What are the different types of bridges?
There are three main types of bridges:
- Traditional bridges are the type we’ve described above with crowns on two abutment teeth and a pontic between them. Traditional bridges are the most common. We prefer them to be made from porcelain for durability, but other materials such as ceramic can be used.
- Cantilever bridges are used when there are adjacent teeth on only one side of the missing tooth or teeth. Unlike a true bridge, with anchors on both sides, a cantilever bridge is more like a balcony. We anchor these types of bridges with two crowns on the one side.
- Maryland bridges are also known as resin-bonded bridges. Typically used on the front teeth, a Maryland bridge doesn’t use crowns as anchors. Instead it attaches to bands that are bonded to the back surfaces of the supporting teeth.
is the process of getting a bridge painful?
There isn’t much pain associated with getting a bridge. Really, the only part of the procedure that even requires local anesthetic is preparing the abutment teeth for their crowns. There may be some very minor soreness afterwards, but this is minimal.
how long do dental bridges last?
Dental bridges generally last from five to 15 years, but can last even longer.
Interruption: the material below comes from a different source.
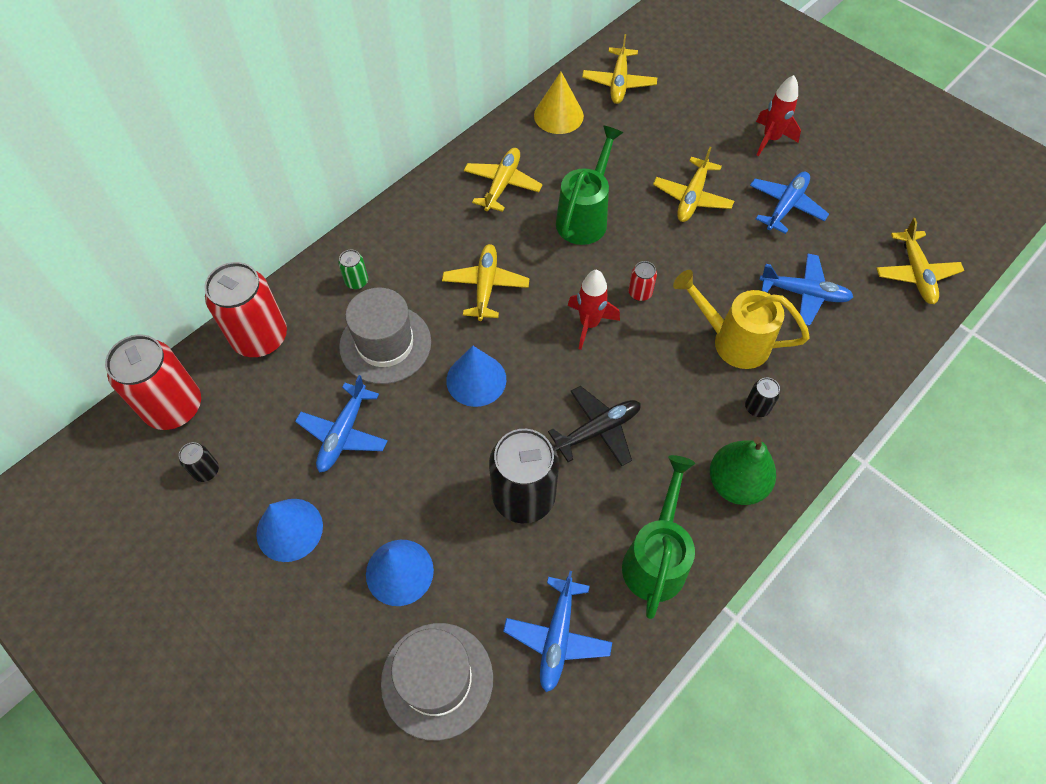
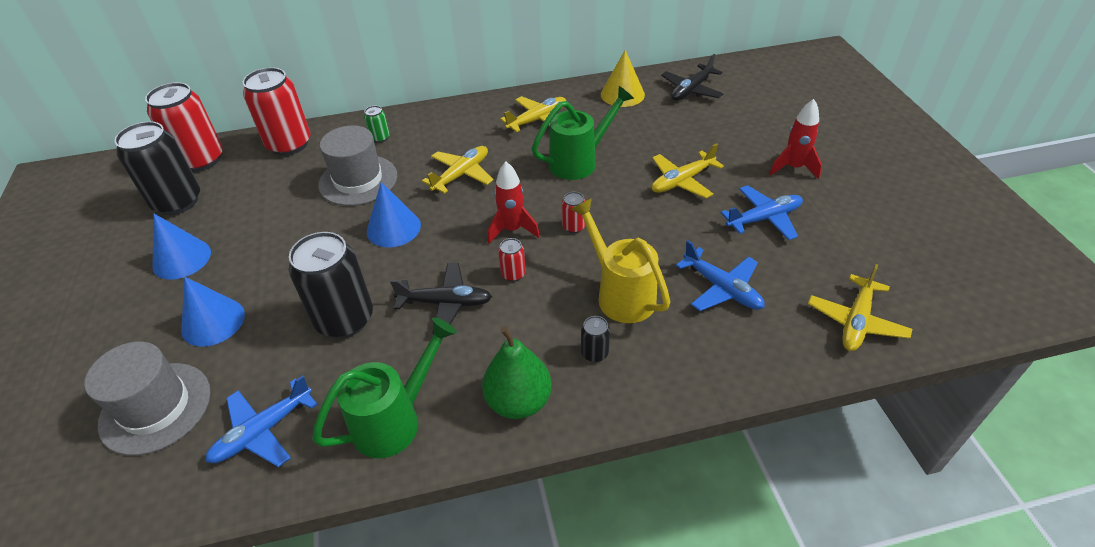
camera: 35 degrees right, 15 degrees down
black can [179,442,219,482] -> black can [114,121,200,215], size x2.29
blue plane [295,375,388,472] -> none
yellow plane [582,34,657,104] -> black plane [661,54,724,100]
none -> red can [498,238,526,282]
What’s important is the care of the abutment teeth, along with your other natural teeth. If you take good care of them your bridge can last a long time.
what are the alternatives to getting a bridge?
Dental implants are actually a better option for replacing missing teeth, but the process and expense can make some patients opt for a bridge instead. Implants are false teeth anchored by titanium “implants” that are actually inserted into the missing hole formerly occupied by the natural tooth root. The jawbone then grows around the implant, making it part of the jaw. The false tooth is attached to the implant. Implants behave exactly like a natural tooth, which is why they are the best tooth replacement option.